Vacation homes in Sunbelt States like Florida, Arizona and California have always lured Canadian buyers seeking a warmer climate.
“Canadian buyers, especially the more affluent buyers, are motivated by lifestyle rather than investment opportunities and are less concerned about property appreciation,” says Paul Zeger, a partner with Polaris Pacific, a new home sales and marketing company in San Francisco.
The weaker Canadian dollar has reduced the number of Canadian buyers in the United States. For the first time in its surveys of international buyers, the National Association of Realtors (NAR) reported that Chinese buyers exceeded Canadians in 2015.
“There’s been a noticeable drop-off in Canadian buyers not only because of the declining Canadian dollar but also because many of the high net worth Canadians who buy in Southern California are connected with the energy business,” says Phillip Smith, president and chief operating officer of Sunrise Company in Indian Wells, Calif. “We think this is more of a delay in purchasing rather than a long-term fall-off since the demand is still there.”
Realtor.com’s research shows that Canadian buyers are the top international property searchers overall and also lead searches in the top 10 markets that attract international buyers, an indicator that their desire to buy in the United States hasn’t waned. Canadians bought $11.2 billion in U.S. real estate in 2015, according to NAR, although the percent of international buyers from Canada declined from 23 percent in 2010 to 14 percent in 2015.
Canadian Buyer Preferences
Climate and ease of access are two motivating factors that entice Canadian buyers to Arizona, Nevada, Florida and California. Popular cities for Canadians are Fort Lauderdale, Orlando, Las Vegas, Los Angeles, Miami and Naples, according to NAR. Direct flights from major Canadian cities often drive buyers to places like Tampa and Palm Springs.
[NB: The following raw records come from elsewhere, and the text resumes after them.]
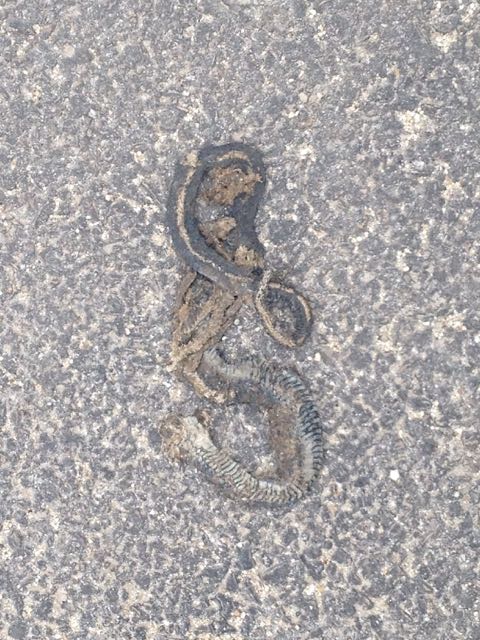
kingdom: Animalia
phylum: Chordata
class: Squamata
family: Colubridae
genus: Natrix
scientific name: Natrix natrix
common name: Grass snake
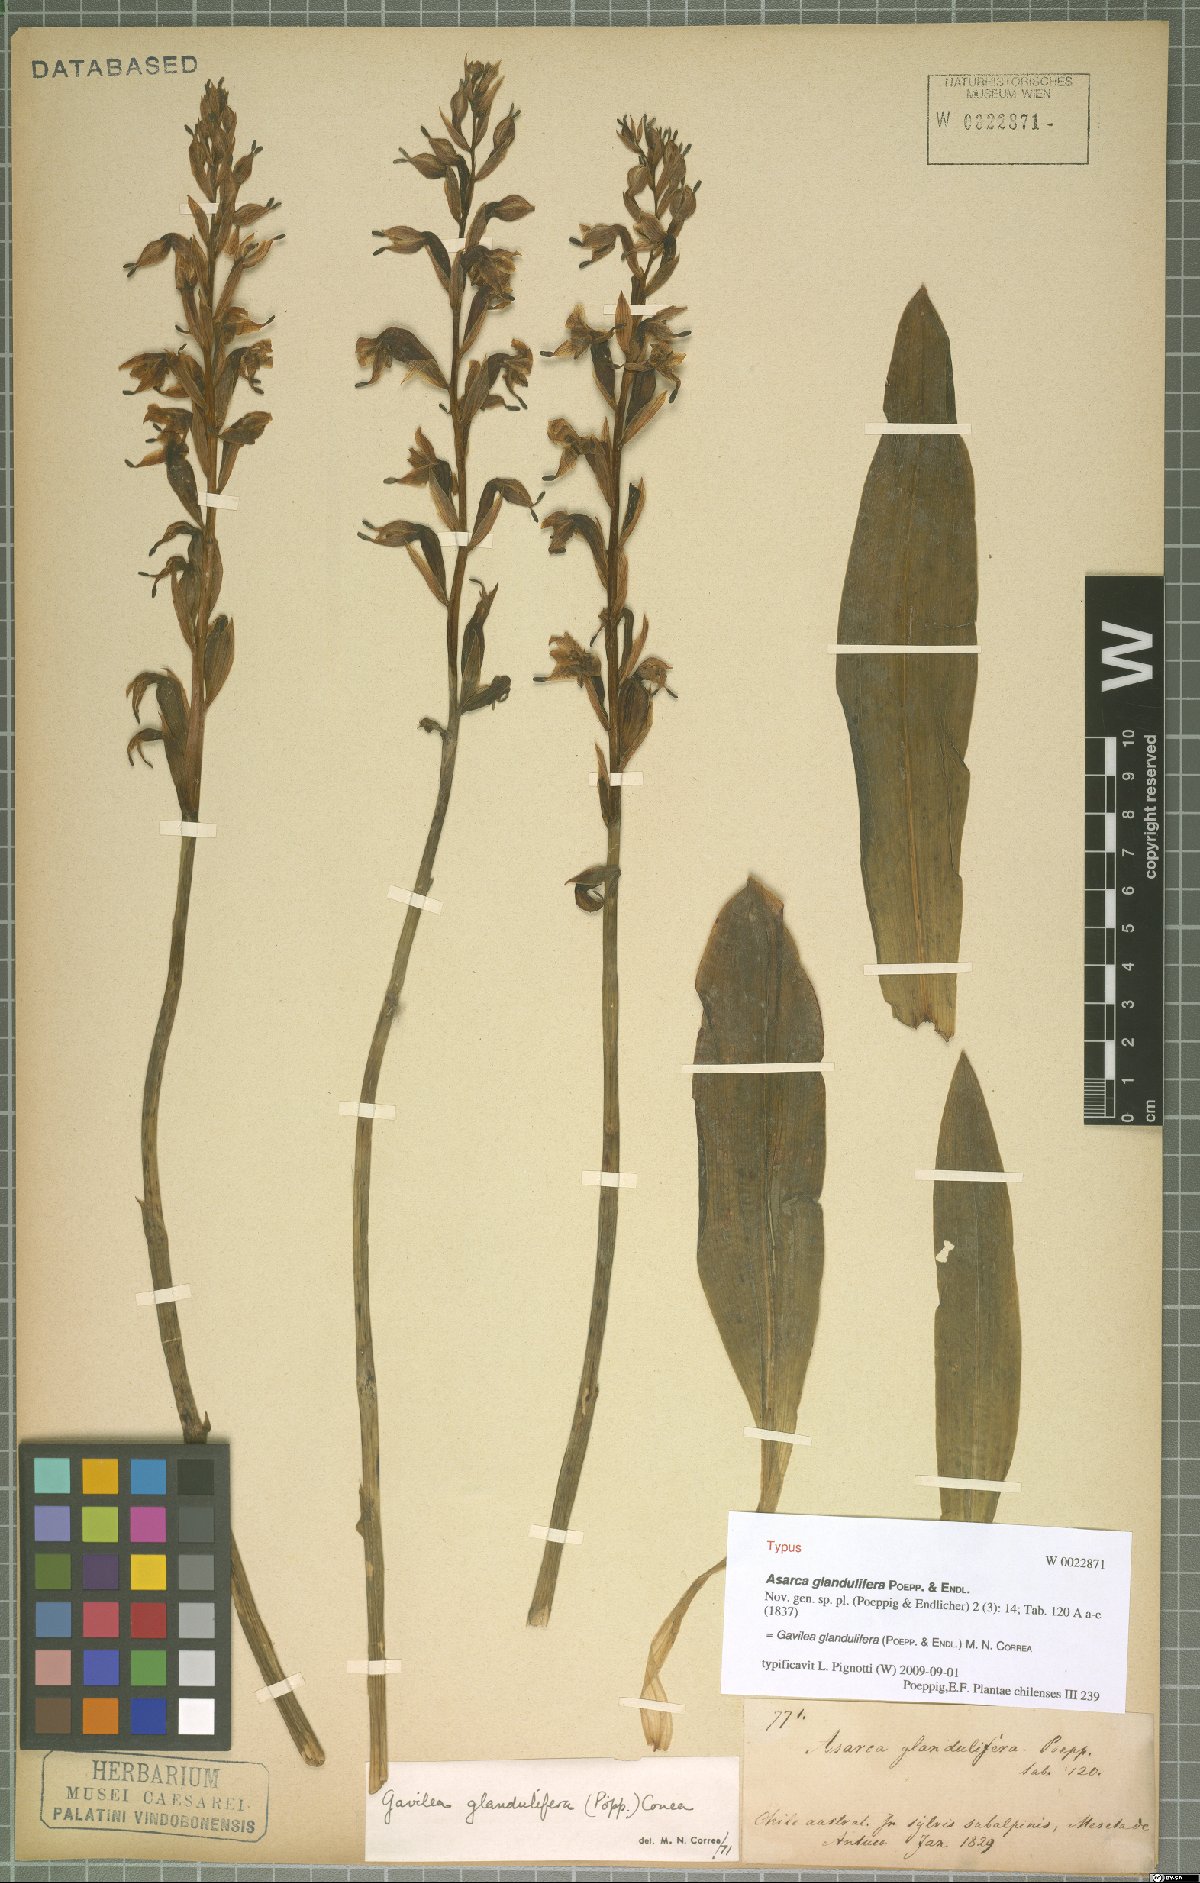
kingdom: Plantae
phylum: Tracheophyta
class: Liliopsida
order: Asparagales
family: Orchidaceae
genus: Gavilea
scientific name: Gavilea glandulifera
“Canadian buyers on the Gulf Coast in Florida predominantly buy condos, with the wealthier buyers purchasing newly built condos,” says Craig Beggins, a broker with Century 21 Beggins Enterprises in Tampa. “The new condos have all the latest amenities, but they’re also almost twice as expensive as some of the older condos.”
Beggins says a waterfront single-family home in the Tampa area can cost $2 million and up, while an older, small condo with a water view starts in the $200,000s. Newer water view condos start in the $700,000s.
Condos are appealing to foreign buyers because they require less maintenance. Beggins says many buyers from Canada want a condo that can be rented when they aren’t using it to generate income.
“If the condo rules allow short-term rentals, they will buy a place with as many bedrooms as they can afford,” says Beggins.
In California, Canadians are the second largest buyer group behind people who already live in the state, says Smith.
“Most of the Canadian buyers in our communities in Southern California are here for all or part of the season from November through May,” says Smith. “The typical home they buy is a three-bedroom, three-and-one-half bath single family home with a separate casita for a guests with a bedroom and a full bath.”
Zeger says most Canadian buyers, as well as other vacation home buyers, choose a home and décor that are different from what they have at home.
“If they live in a high rise in Toronto, they want a place in a resort area with more land around it and a golf course,” he says. “If they have a big house, they want their vacation place to be a condo.”
He says Canadian buyers prefer new construction if possible because they want a low-maintenance lifestyle that they can “lock-and-leave.”
Zeger says Canadian buyers can find affordable vacation homes in Phoenix and outside San Diego. Central Florida also offers affordable options.
Financing for Canadian Buyers
Zeger says that between the decline in the Canadian dollar and price appreciation, especially in California, homes cost about 50 percent more than they did a few years ago.
According to NAR, 73 percent of Canadians paid cash for their homes in the United States in 2015, but there are options for those who prefer to finance their purchase.
“Lenders are willing to do deals with Canadian buyers more than with other international buyers because our banking systems are connected,” says Zeger. “Most U.S. banks have a Canadian partner.”
TD Bank, owned by TD Bank Group in Toronto, has a team of mortgage lenders dedicated to working with Canadian clients. Canadian homebuyers face similar loan requirements as U.S. buyers, needing a 20 percent down payment for a vacation home and a 25 percent down payment for an investment property, says Michael Housman, a mortgage loan officer with TD Bank in Tampa.
“The loan process typically takes about 60 days,” says Housman. “All of their income, assets and liabilities need to be calculated in American dollars, which means that every $100 Canadian dollars right now is worth about $70 in U.S. currency. That can make it a little more challenging for them to qualify, but at least 20 percent of my loans are for Canadian buyers.”
Housman says that he has seen a shift among Canadians to make the minimum down payment because it’s more favorable to borrow U.S. money than to lose value by converting their Canadian assets into American cash.
Sunshine and warm air are the main motivations for Canadian homebuyers in the United States, who are anticipated to keep buying vacation homes in sunny locales no matter what economic conditions prevail.